In another snippet out of the archives, Kroft suggested that Bill's attractiveness was a political problem, and Hillary grew snippy: “You know, you are very good, Steve. You ask the same question nine or ten or twelve different ways and it – and – and I don’t mean to be avoiding the question,” which is precisely what she was trying to do. She chose instead to moralize: “If character only revolves around one question -- which is what you're asking in the press -- that's a shame, you know, because there are a lot of other questions that are, if not more important, certainly equally important. You know, there are ten commandments, not one. And one of them is, ‘Thou shalt not bear false witness against thy neighbor.’”

It was the quintessential Hillary Rodham Clinton moment. Asked about her husband's violation of the Sixth Commandment, Hillary has responded by accusing their critics of violating the Eighth Commandment. 
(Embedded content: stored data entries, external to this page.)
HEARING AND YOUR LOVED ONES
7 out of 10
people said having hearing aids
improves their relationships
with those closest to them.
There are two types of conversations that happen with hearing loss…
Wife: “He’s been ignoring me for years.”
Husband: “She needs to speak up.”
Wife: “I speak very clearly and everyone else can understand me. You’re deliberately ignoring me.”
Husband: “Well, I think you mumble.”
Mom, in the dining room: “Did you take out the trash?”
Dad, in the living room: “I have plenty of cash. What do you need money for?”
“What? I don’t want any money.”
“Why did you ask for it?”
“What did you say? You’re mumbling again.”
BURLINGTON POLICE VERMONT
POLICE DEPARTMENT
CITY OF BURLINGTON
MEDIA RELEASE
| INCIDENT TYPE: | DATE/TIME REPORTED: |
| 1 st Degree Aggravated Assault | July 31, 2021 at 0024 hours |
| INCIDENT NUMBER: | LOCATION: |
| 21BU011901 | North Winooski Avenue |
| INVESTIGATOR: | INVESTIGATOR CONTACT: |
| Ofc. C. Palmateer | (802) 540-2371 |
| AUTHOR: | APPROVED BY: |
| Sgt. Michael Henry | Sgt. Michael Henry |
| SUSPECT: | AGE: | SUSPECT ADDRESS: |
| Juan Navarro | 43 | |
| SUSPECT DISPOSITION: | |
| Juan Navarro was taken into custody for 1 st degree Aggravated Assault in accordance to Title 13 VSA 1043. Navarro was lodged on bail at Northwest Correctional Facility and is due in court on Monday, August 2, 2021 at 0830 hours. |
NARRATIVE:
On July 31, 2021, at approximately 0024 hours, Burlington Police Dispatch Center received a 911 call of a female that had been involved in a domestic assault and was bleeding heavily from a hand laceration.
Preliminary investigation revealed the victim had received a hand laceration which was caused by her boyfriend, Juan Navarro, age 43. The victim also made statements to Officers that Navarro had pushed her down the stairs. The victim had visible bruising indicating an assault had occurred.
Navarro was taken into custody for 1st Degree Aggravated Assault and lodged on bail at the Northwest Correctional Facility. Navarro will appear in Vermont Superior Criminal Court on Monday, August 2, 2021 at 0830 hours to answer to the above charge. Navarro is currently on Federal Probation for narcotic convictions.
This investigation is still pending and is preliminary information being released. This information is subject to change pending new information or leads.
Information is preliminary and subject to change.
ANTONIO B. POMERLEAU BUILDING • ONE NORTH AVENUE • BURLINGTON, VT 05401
Kroft betrayed CBS’s original point of view at the end of the 1998 segment, claiming: “Tonight, only the president knows whether he is disappointed with himself in his dealings with Monica Lewinsky, the young White House intern. But this time, his wife is not the only person who has the right to know." Kroft had inadvertently acknowledged that conventional media wisdom has deemed previous Clinton affairs, the Flowers one being the most notable, as none of the public's business -- never mind that in 1992 America was beinfg asked to decide if the man was fit to serve as president of the United States. 

In the March 9, 1992 issue of The New Republic, senior editor Hendrik Hertzberg gave a refreshingly candid assessment of the elite media when he asked his political-reporter colleagues for whom they would vote were they Democrats registered in that state. The “answer was always Clinton...Almost none is due to calculations about Clinton being 'electable'...and none at all is due to belief in Clinton's denials in the Flowers business, because no one believes these denials. No, the real reason members of The Press like Clinton is simple, and surprisingly uncynical: they think he would make a very good, perhaps a great, President.”